▶ _INSTRUCTIONS TO FOLLOW_
In the listing below, locate the line containing "histopathology image reveals"; reproduce that line and all lines that follow it, unchanged.

▶ _RECORDED INFORMATION_

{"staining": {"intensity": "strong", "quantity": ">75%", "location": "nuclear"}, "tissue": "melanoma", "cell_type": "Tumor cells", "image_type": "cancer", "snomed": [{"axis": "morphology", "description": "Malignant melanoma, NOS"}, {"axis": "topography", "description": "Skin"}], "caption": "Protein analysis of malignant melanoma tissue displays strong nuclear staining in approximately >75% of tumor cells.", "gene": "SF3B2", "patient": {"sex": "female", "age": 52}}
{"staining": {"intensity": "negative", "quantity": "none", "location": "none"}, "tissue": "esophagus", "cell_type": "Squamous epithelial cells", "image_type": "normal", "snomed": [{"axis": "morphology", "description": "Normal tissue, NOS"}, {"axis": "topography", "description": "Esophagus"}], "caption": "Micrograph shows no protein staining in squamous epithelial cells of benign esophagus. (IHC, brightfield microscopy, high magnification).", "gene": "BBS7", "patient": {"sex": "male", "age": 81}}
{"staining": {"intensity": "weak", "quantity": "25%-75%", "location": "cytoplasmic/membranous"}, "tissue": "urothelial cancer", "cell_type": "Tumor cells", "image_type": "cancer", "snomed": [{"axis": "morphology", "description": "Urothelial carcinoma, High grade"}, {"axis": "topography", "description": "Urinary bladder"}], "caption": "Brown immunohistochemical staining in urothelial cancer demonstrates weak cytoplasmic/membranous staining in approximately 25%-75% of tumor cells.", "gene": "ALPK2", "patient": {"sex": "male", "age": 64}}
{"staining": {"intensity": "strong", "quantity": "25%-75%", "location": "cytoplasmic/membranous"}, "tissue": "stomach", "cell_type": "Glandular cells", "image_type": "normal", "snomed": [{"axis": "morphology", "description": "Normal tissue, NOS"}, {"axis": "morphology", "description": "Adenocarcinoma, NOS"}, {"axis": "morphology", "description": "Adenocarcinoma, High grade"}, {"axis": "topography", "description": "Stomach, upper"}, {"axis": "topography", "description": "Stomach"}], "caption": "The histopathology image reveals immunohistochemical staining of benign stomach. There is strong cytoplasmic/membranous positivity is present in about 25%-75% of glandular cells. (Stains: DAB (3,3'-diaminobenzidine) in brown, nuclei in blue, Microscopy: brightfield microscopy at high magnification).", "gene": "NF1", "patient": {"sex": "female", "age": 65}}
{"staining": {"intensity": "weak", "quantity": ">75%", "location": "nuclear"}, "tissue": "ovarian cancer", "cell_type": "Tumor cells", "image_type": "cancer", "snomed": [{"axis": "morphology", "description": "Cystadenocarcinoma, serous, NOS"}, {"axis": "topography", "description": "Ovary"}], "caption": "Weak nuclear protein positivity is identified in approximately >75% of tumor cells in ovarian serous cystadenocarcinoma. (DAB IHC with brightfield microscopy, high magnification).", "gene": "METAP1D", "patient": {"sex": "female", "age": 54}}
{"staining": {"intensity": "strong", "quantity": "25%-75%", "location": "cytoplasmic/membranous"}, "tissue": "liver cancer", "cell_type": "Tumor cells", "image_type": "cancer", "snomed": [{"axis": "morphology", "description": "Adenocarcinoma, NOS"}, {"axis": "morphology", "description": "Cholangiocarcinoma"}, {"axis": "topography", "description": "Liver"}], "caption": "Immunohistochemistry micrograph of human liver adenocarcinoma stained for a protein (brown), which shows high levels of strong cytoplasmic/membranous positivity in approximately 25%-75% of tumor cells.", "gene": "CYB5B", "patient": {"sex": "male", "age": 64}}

▶ _ANSWER BOX_
{"staining": {"intensity": "strong", "quantity": "25%-75%", "location": "cytoplasmic/membranous"}, "tissue": "stomach", "cell_type": "Glandular cells", "image_type": "normal", "snomed": [{"axis": "morphology", "description": "Normal tissue, NOS"}, {"axis": "morphology", "description": "Adenocarcinoma, NOS"}, {"axis": "morphology", "description": "Adenocarcinoma, High grade"}, {"axis": "topography", "description": "Stomach, upper"}, {"axis": "topography", "description": "Stomach"}], "caption": "The histopathology image reveals immunohistochemical staining of benign stomach. There is strong cytoplasmic/membranous positivity is present in about 25%-75% of glandular cells. (Stains: DAB (3,3'-diaminobenzidine) in brown, nuclei in blue, Microscopy: brightfield microscopy at high magnification).", "gene": "NF1", "patient": {"sex": "female", "age": 65}}
{"staining": {"intensity": "weak", "quantity": ">75%", "location": "nuclear"}, "tissue": "ovarian cancer", "cell_type": "Tumor cells", "image_type": "cancer", "snomed": [{"axis": "morphology", "description": "Cystadenocarcinoma, serous, NOS"}, {"axis": "topography", "description": "Ovary"}], "caption": "Weak nuclear protein positivity is identified in approximately >75% of tumor cells in ovarian serous cystadenocarcinoma. (DAB IHC with brightfield microscopy, high magnification).", "gene": "METAP1D", "patient": {"sex": "female", "age": 54}}
{"staining": {"intensity": "strong", "quantity": "25%-75%", "location": "cytoplasmic/membranous"}, "tissue": "liver cancer", "cell_type": "Tumor cells", "image_type": "cancer", "snomed": [{"axis": "morphology", "description": "Adenocarcinoma, NOS"}, {"axis": "morphology", "description": "Cholangiocarcinoma"}, {"axis": "topography", "description": "Liver"}], "caption": "Immunohistochemistry micrograph of human liver adenocarcinoma stained for a protein (brown), which shows high levels of strong cytoplasmic/membranous positivity in approximately 25%-75% of tumor cells.", "gene": "CYB5B", "patient": {"sex": "male", "age": 64}}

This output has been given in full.